The drug they identified is a powerful agent that is already used clinically to treat severe fungal infections of the brain and spinal cord. “It’s a rather harsh medication,” says Yong. “But we have demonstrated that this drug can be used in very small doses where it is not only well tolerated, but it is also effective in re-programming microglia.”

Yong and Sarkar hope this discovery will lead to clinical trials and ultimately to a new standard of care for brain tumour patients.

A new approach to treating brain cancer

“This opens up an entirely new field of research with tremendous clinical potential,” says Yong. “Our hope is that clinicians will pick up this idea and use our findings in a clinical trial.”

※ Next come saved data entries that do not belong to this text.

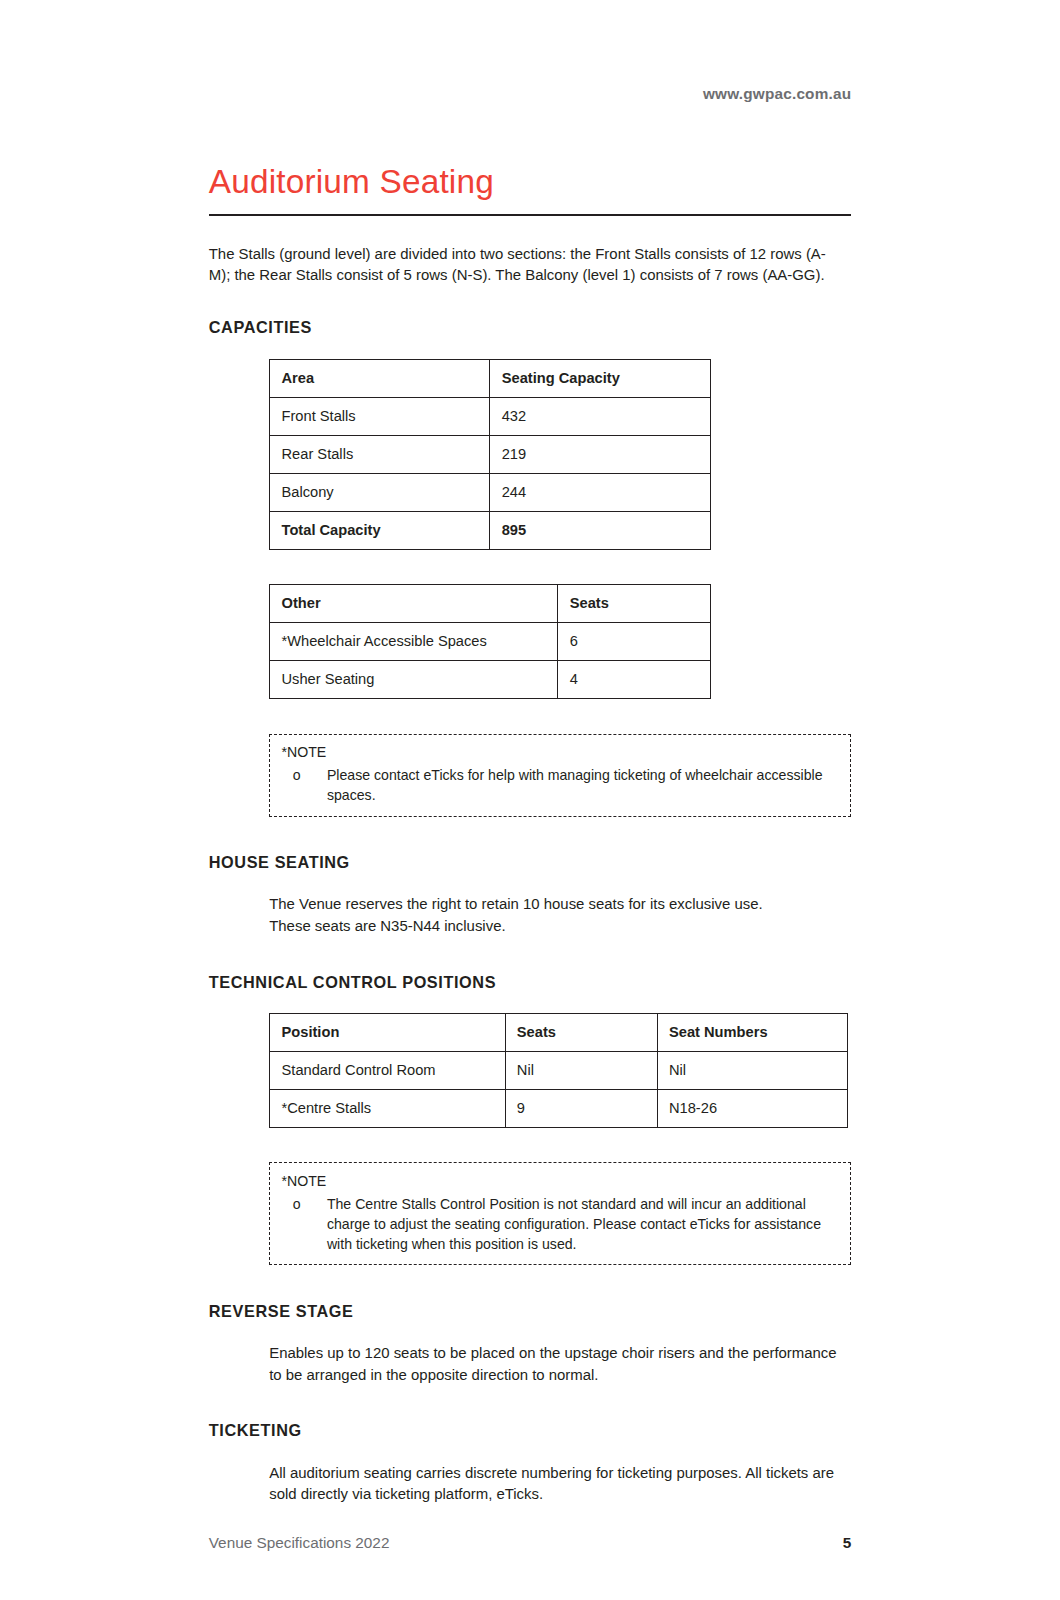www.gwpac.com.au
Auditorium Seating
The Stalls (ground level) are divided into two sections: the Front Stalls consists of 12 rows (A-M); the Rear Stalls consist of 5 rows (N-S). The Balcony (level 1) consists of 7 rows (AA-GG).
CAPACITIES
| Area | Seating Capacity |
| --- | --- |
| Front Stalls | 432 |
| Rear Stalls | 219 |
| Balcony | 244 |
| Total Capacity | 895 |
| Other | Seats |
| --- | --- |
| *Wheelchair Accessible Spaces | 6 |
| Usher Seating | 4 |
*NOTE
Please contact eTicks for help with managing ticketing of wheelchair accessible spaces.
HOUSE SEATING
The Venue reserves the right to retain 10 house seats for its exclusive use.
These seats are N35-N44 inclusive.
TECHNICAL CONTROL POSITIONS
| Position | Seats | Seat Numbers |
| --- | --- | --- |
| Standard Control Room | Nil | Nil |
| *Centre Stalls | 9 | N18-26 |
*NOTE
The Centre Stalls Control Position is not standard and will incur an additional charge to adjust the seating configuration. Please contact eTicks for assistance with ticketing when this position is used.
REVERSE STAGE
Enables up to 120 seats to be placed on the upstage choir risers and the performance to be arranged in the opposite direction to normal.
TICKETING
All auditorium seating carries discrete numbering for ticketing purposes. All tickets are sold directly via ticketing platform, eTicks.
Venue Specifications 2022
5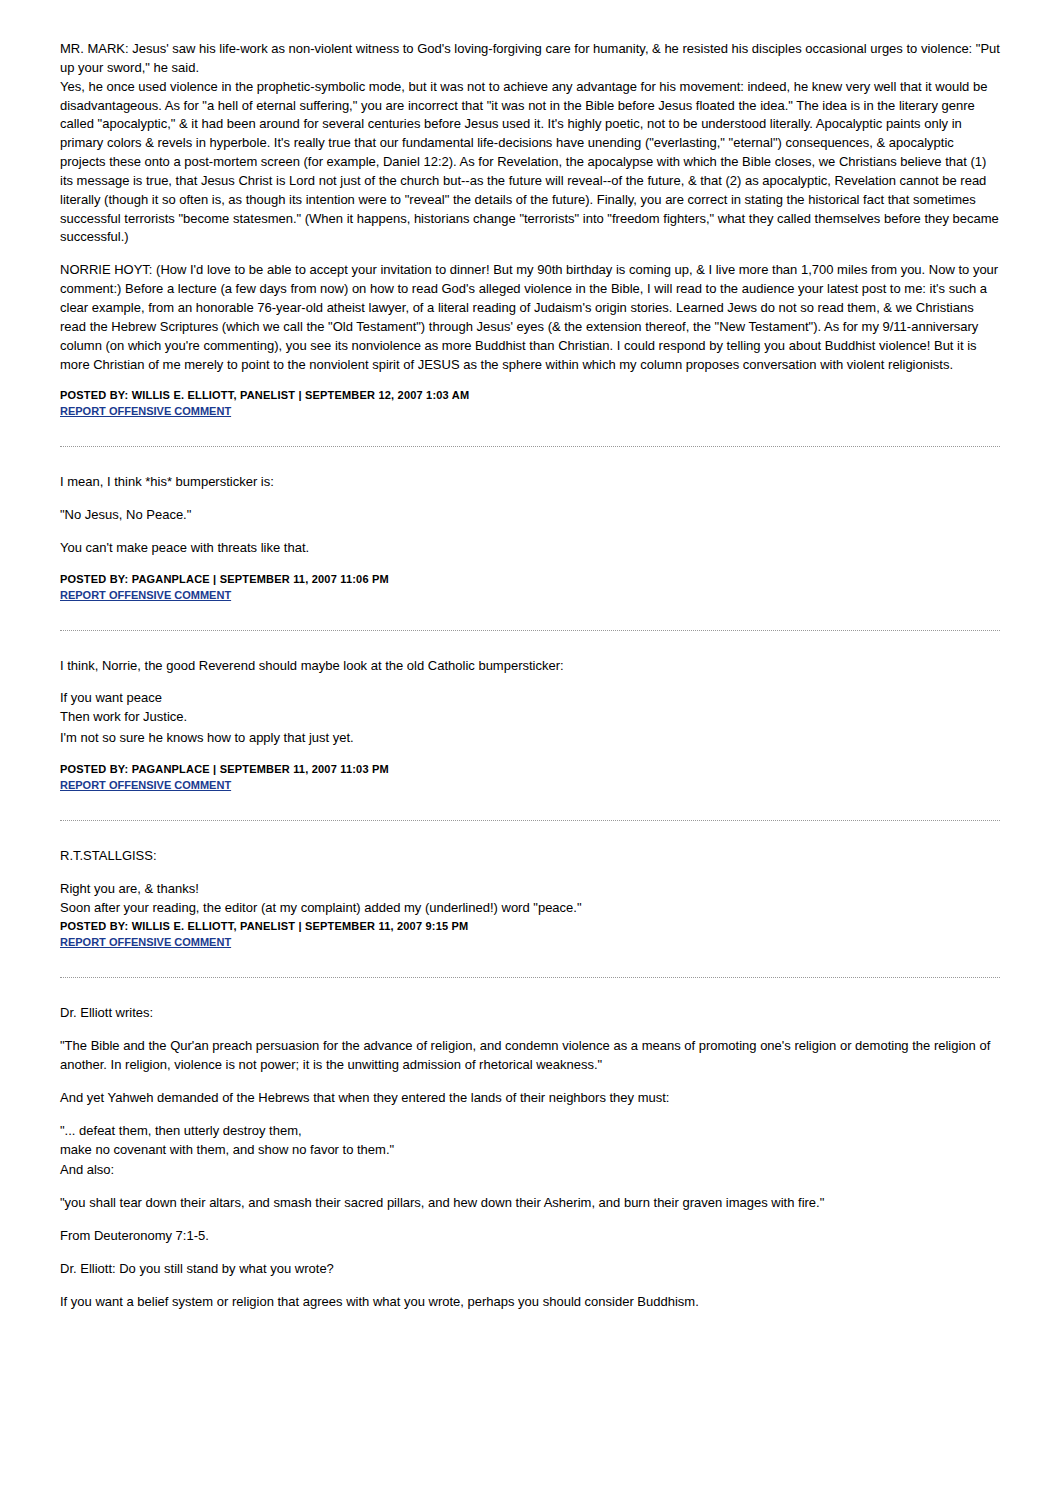MR. MARK: Jesus' saw his life-work as non-violent witness to God's loving-forgiving care for humanity, & he resisted his disciples occasional urges to violence: "Put up your sword," he said.
Yes, he once used violence in the prophetic-symbolic mode, but it was not to achieve any advantage for his movement: indeed, he knew very well that it would be disadvantageous. As for "a hell of eternal suffering," you are incorrect that "it was not in the Bible before Jesus floated the idea." The idea is in the literary genre called "apocalyptic," & it had been around for several centuries before Jesus used it. It's highly poetic, not to be understood literally. Apocalyptic paints only in primary colors & revels in hyperbole. It's really true that our fundamental life-decisions have unending ("everlasting," "eternal") consequences, & apocalyptic projects these onto a post-mortem screen (for example, Daniel 12:2). As for Revelation, the apocalypse with which the Bible closes, we Christians believe that (1) its message is true, that Jesus Christ is Lord not just of the church but--as the future will reveal--of the future, & that (2) as apocalyptic, Revelation cannot be read literally (though it so often is, as though its intention were to "reveal" the details of the future). Finally, you are correct in stating the historical fact that sometimes successful terrorists "become statesmen." (When it happens, historians change "terrorists" into "freedom fighters," what they called themselves before they became successful.)
NORRIE HOYT: (How I'd love to be able to accept your invitation to dinner! But my 90th birthday is coming up, & I live more than 1,700 miles from you. Now to your comment:) Before a lecture (a few days from now) on how to read God's alleged violence in the Bible, I will read to the audience your latest post to me: it's such a clear example, from an honorable 76-year-old atheist lawyer, of a literal reading of Judaism's origin stories. Learned Jews do not so read them, & we Christians read the Hebrew Scriptures (which we call the "Old Testament") through Jesus' eyes (& the extension thereof, the "New Testament"). As for my 9/11-anniversary column (on which you're commenting), you see its nonviolence as more Buddhist than Christian. I could respond by telling you about Buddhist violence! But it is more Christian of me merely to point to the nonviolent spirit of JESUS as the sphere within which my column proposes conversation with violent religionists.
POSTED BY: WILLIS E. ELLIOTT, PANELIST | SEPTEMBER 12, 2007 1:03 AM
REPORT OFFENSIVE COMMENT
I mean, I think *his* bumpersticker is:
"No Jesus, No Peace."
You can't make peace with threats like that.
POSTED BY: PAGANPLACE | SEPTEMBER 11, 2007 11:06 PM
REPORT OFFENSIVE COMMENT
I think, Norrie, the good Reverend should maybe look at the old Catholic bumpersticker:
If you want peace
Then work for Justice.
I'm not so sure he knows how to apply that just yet.
POSTED BY: PAGANPLACE | SEPTEMBER 11, 2007 11:03 PM
REPORT OFFENSIVE COMMENT
R.T.STALLGISS:
Right you are, & thanks!
Soon after your reading, the editor (at my complaint) added my (underlined!) word "peace."
POSTED BY: WILLIS E. ELLIOTT, PANELIST | SEPTEMBER 11, 2007 9:15 PM
REPORT OFFENSIVE COMMENT
Dr. Elliott writes:
"The Bible and the Qur'an preach persuasion for the advance of religion, and condemn violence as a means of promoting one's religion or demoting the religion of another. In religion, violence is not power; it is the unwitting admission of rhetorical weakness."
And yet Yahweh demanded of the Hebrews that when they entered the lands of their neighbors they must:
"... defeat them, then utterly destroy them,
make no covenant with them, and show no favor to them."
And also:
"you shall tear down their altars, and smash their sacred pillars, and hew down their Asherim, and burn their graven images with fire."
From Deuteronomy 7:1-5.
Dr. Elliott: Do you still stand by what you wrote?
If you want a belief system or religion that agrees with what you wrote, perhaps you should consider Buddhism.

The standard treatment right now for brain tumour patients is usually a combination of surgery, chemotherapy and radiation. “All of these treatments currently focus on reducing tumour growth,” says Sarkar. “But if we can use those treatments in combination with a method of enhancing the brain’s immune system, we would have a two-pronged approach that has tremendous therapeutic potential.”

As Yong puts it, “our research suggests adding another tool to the toolbox to fight this devastating disease. If we can boost the immune system and allow microglia to do their job and control brain tumour stem cells, it would be like removing the seed from the soil – stopping the tumour growth before it starts to get out of control.”

The finding has already garnered attention from researchers across Canada, including internationally recognized brain tumour scientist and neurosurgeon Dr. James Rutka, Professor and Chair, Department of Surgery, University of Toronto and Dr. Rolando Del Maestro, William Feindel Professor Emeritus in Neuro-Oncology, McGill University.

“This research is highly significant as it implies that a commercially available drug, amphotericin B, which has never been used before for patients with gliomas, may be a novel treatment to consider in future trials of patients with this frequently lethal cancer,” says Dr. Rutka.

Dr. Del Maestro adds, "Yong and colleagues at the University of Calgary have begun to unravel the complex interaction of the microglia with the brain tumor cells, resulting not only in furthering our understanding, but providing a new concept and drug which can now be immediately assessed in clinical trials."

Funding was provided by Alberta Innovates – Health Solutions/Alberta Cancer Foundation.  V. Wee Yong is a Canada Research Chair in Neuroimmunology.

Brain of treated experimental subject.

Brain of treated experimental subject.